Shortest track on the album is “Lost Without You”, and features a strong vocal performance from McPherson, and proves hard to categorise as rock, country or pop.

“One Love Forever” starts out melodious over a rolling, vaguely oriental riff and some precise off-beat drumming, before dropping into a straight 4/4 time chorus.

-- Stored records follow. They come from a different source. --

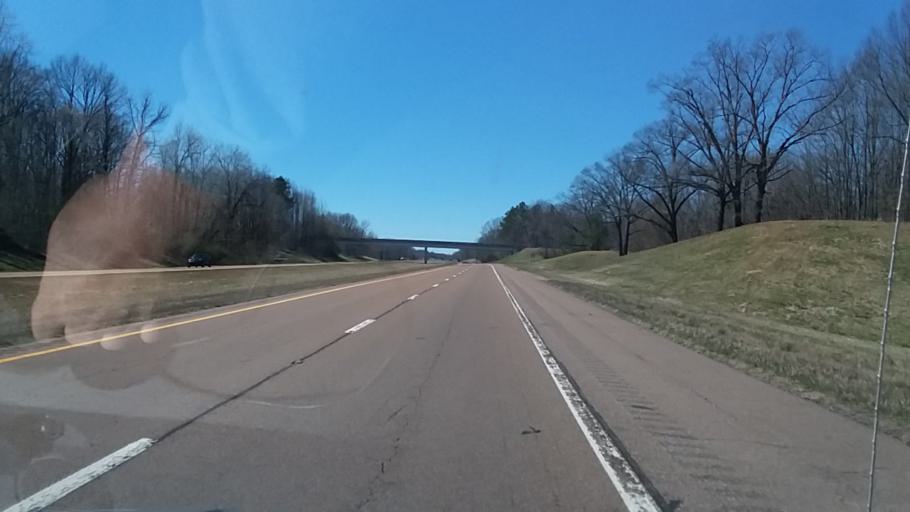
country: US
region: Tennessee
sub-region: Dyer County
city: Dyersburg
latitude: 36.0695
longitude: -89.4228
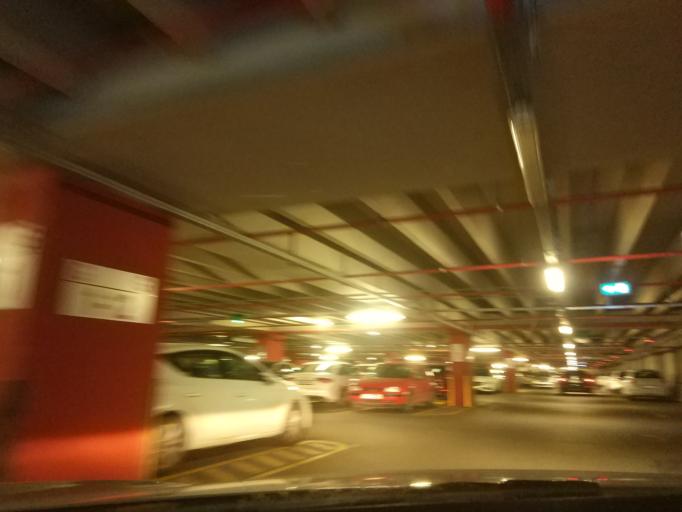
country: TR
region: Istanbul
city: Pendik
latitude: 40.9090
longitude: 29.3129
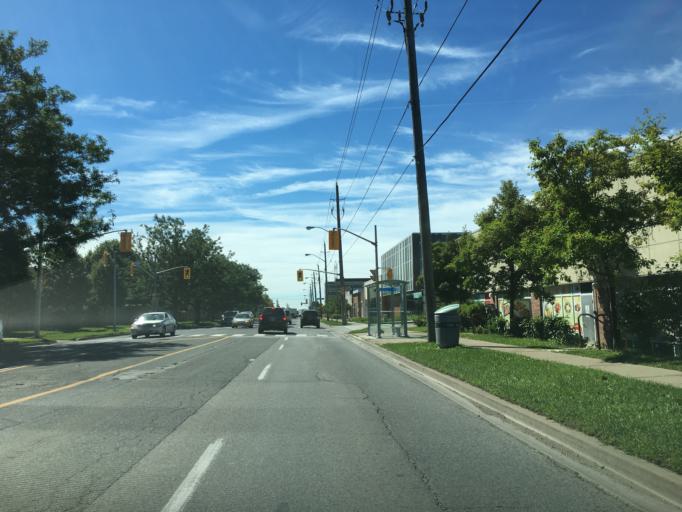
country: CA
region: Ontario
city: Markham
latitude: 43.8165
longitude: -79.2931
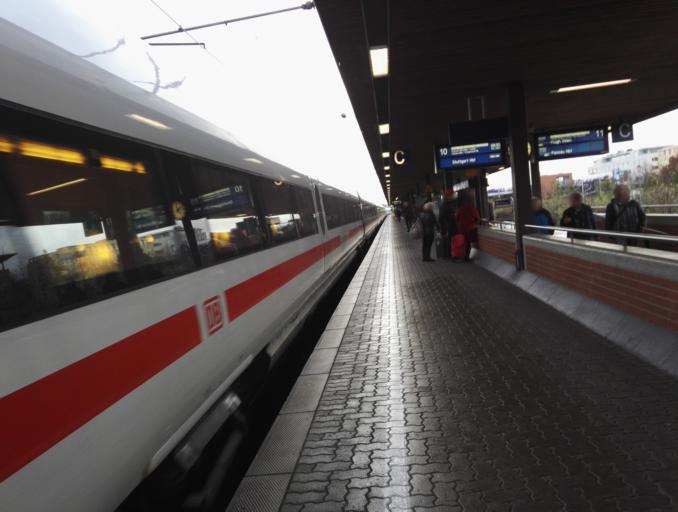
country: DE
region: Lower Saxony
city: Goettingen
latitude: 51.5367
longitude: 9.9255
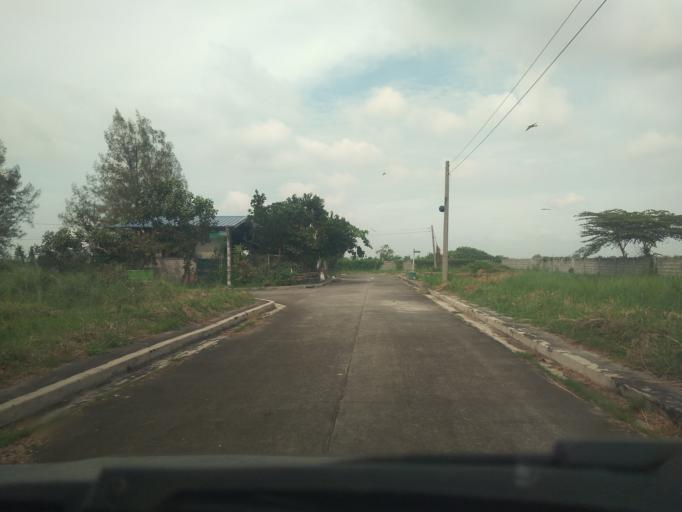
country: PH
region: Central Luzon
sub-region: Province of Pampanga
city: Santo Domingo
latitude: 15.0048
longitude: 120.7260
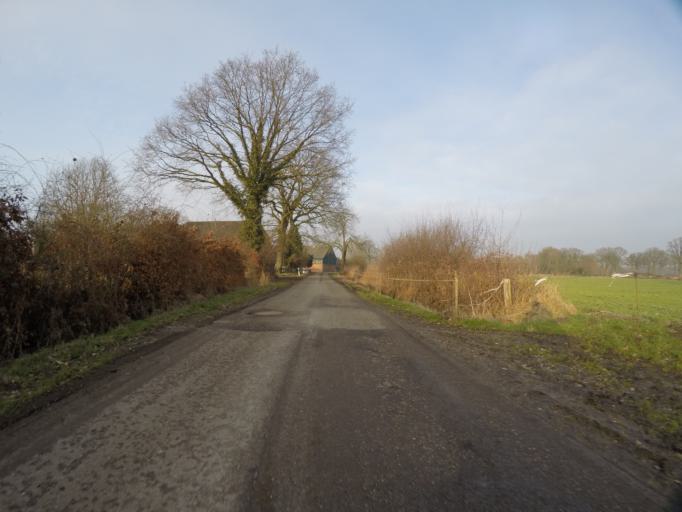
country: DE
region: Schleswig-Holstein
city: Quickborn
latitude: 53.7128
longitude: 9.8936
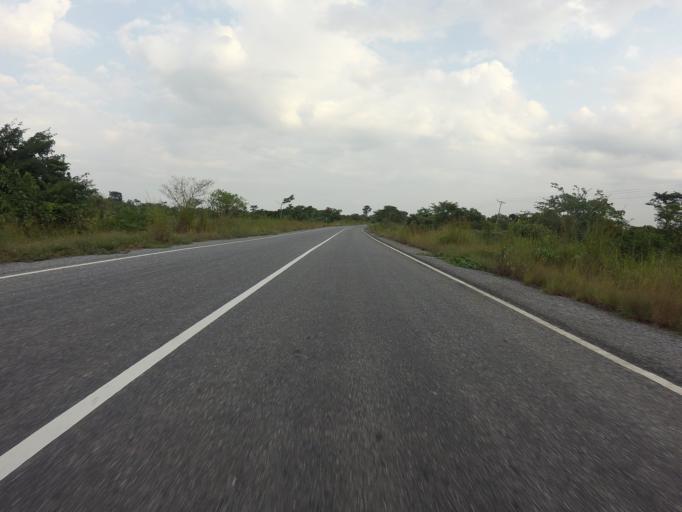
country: GH
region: Volta
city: Ho
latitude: 6.3425
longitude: 0.5392
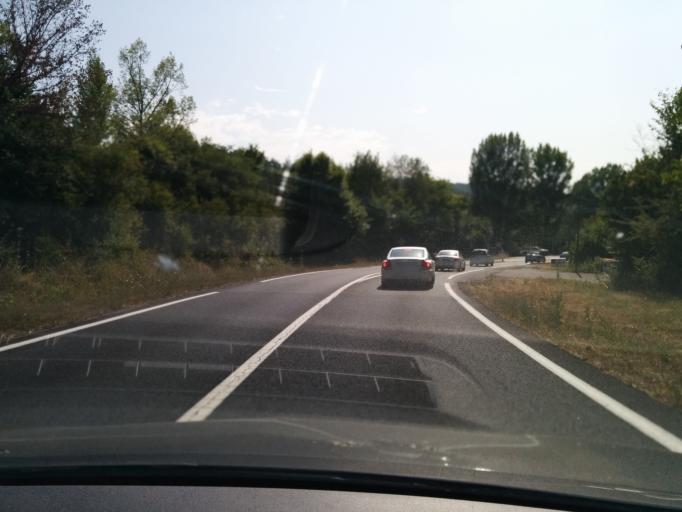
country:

A tribal undercurrent of drums and percussion under the vocals before more great guitar / keys interplay, much like the Dixie Dregs and Kansas influences.

Haunting ethereal vocals lead into “Peaceful Harbor” which has a Celtic ballad feel to it, highlighted by a pure clean guitar solo that leads the build-up of the song before it reverts to the sparse vocals just before the massive extended climax of guitars, choirs, and wailing vocals that give a nod to Dark Side of the Moon.

Another 12 minute opus closes the record, in true Prog form, split into three ‘chapters’ and with the title “Cosmic Symphony”. This is another melodic and expressive creation, but fails to deliver any real punch or surprises throughout.

It is hard not to keep trying to find comparisons throughout the record, and this may be unfair to Flying Colors in that it ignores what they are trying to do as a band, rather than a side-project – but there is no shame in celebrating the musical influences from the various backgrounds of the players, and there is great skill displayed in blending these influences into songs, not just disjointed virtuoso pieces.

The musicianship is perfectly executed throughout the album – however the lyrics are generally bland, and while they avoid the pitfalls of some progressive bands, they add very little to the songs – the melody and expressiveness of the vocals, and the complex harmonies is what stands out. If there is one thing missing……it is the lack of the jaw-dropping drumming which I have always admired from Portnoy – but “Flying Colors” is a different beast.